Almanya'nın Havalı Başkenti Berlin'e Gitmek İçin Çok Sağlam 25 Gerekçe

Berlin'in hipsterler için bir tür 'tapınak - şehir' ancak bunun yanı sıra birçoklarına göre New York ve Londra'yı bile geride bırakmış 'dünyanın en havalı şehri'. 

Ben de size bu galeride hem kendi 3 günlük Berlin seyahatimi ve izlenimlerimi anlatırken hem de yapma fırsatı bulamasam da sizin imkânınız varsa yapabileceğiniz şeyleri sıralayarak bir Berlin programı hazırladım.

Berlin'in meşhur hipsterleri...

Yolculuk

Berlin'e yolculuk için otobüsü tercih ettim. Frankfurt'tan kalkacak olan otobüs biletini önceden indirimli olarak 19 Euro'ya satın aldım. Malum Almanya'da çok gelişmiş bir tren ağı mevcut ve şehirler arası otobüs seferlerine son 2-3 yıldır izin veriliyor. Treni tercih etmiş olsaydım bunun 3-4 katı bir meblağ ödeyecektim.

Almanya'nın finans merkezi Franfurt'tan bir akşam üstü manzarası.

Franfurt'ta gece saat 2 sularında otobüse bindim. Otobüsün şoförü ve muavini Türktü. :) Dediğim gibi seferler yeni başladığı ve otobüsler henüz yaygınlaşmadığı için neredeyse yarısı boş olan otobüste, yanıma da kimse oturmadı ve rahat rahat yayıldığım 6.5 saat civarında süren bir yolculuk ile pazar sabahı Berlin'e ulaştım.
....
Çalışma hedefi.
Yukarıdaki Berlin yazısına göre:
(a) Yazarın anlattığı Berlin seyahati kaç gün sürdü?
(b) Frankfurt'tan kalkan otobüsün bileti kaç Euro'ya alındı?
(c) Berlin'e varan otobüs yolculuğu yaklaşık kaç saat sürdü?

[Bir koleksiyondan alınmış öğeler]
....
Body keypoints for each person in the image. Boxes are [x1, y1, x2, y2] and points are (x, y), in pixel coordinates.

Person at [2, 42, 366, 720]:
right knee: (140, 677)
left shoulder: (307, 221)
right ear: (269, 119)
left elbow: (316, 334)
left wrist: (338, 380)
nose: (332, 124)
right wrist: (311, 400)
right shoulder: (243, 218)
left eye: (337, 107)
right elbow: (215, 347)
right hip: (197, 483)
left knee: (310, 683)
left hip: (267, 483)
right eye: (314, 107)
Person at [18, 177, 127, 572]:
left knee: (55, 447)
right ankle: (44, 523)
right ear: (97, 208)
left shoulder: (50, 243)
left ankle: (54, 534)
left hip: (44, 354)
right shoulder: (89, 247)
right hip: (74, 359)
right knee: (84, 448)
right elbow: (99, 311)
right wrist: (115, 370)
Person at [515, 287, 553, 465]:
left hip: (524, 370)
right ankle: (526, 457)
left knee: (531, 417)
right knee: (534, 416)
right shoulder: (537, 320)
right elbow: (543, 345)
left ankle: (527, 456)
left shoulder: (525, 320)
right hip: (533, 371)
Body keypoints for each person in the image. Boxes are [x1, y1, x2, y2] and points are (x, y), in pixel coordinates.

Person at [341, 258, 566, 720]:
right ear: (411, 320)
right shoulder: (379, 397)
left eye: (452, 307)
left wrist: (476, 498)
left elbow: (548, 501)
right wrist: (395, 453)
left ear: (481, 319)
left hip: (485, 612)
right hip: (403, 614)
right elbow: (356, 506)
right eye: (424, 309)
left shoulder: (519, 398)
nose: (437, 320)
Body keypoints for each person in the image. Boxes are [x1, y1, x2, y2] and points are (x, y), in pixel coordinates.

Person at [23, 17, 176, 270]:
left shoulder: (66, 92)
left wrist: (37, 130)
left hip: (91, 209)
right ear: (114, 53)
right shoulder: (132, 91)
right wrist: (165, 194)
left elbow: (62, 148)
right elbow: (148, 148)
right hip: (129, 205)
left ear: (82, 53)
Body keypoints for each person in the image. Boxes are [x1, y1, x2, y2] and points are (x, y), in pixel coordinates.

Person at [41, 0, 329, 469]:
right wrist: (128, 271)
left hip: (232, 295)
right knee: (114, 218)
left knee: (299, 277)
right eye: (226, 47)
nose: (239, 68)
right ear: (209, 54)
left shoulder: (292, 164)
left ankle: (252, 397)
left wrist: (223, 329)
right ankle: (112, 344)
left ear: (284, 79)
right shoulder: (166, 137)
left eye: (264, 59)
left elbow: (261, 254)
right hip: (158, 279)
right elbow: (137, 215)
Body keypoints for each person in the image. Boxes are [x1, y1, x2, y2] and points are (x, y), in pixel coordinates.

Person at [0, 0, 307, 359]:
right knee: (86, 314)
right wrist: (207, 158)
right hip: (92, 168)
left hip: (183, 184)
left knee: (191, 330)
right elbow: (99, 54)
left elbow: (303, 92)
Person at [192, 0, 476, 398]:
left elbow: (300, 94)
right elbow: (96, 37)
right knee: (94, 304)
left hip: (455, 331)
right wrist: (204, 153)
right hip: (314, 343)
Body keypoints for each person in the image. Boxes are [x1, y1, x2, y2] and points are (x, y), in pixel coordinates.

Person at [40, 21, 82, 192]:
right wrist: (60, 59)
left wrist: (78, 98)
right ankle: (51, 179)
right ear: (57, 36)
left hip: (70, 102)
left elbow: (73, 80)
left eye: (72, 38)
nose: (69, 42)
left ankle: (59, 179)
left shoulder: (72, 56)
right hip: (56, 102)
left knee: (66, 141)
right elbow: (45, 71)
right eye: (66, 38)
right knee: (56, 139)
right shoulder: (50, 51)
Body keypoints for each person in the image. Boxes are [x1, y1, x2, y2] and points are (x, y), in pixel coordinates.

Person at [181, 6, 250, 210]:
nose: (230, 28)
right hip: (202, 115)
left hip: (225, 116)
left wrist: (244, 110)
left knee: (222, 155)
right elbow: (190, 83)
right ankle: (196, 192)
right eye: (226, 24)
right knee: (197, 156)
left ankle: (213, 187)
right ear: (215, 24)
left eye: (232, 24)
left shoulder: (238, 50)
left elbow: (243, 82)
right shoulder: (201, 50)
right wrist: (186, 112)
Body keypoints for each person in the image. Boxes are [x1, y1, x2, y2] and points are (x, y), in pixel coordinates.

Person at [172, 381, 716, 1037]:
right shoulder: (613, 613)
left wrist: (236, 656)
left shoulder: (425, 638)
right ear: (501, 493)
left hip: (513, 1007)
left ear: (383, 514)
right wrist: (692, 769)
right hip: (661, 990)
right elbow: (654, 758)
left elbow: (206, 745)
....
Görev çıktısı.
(a) 3 gün
(b) 19 Euro
(c) Yaklaşık 6,5 saat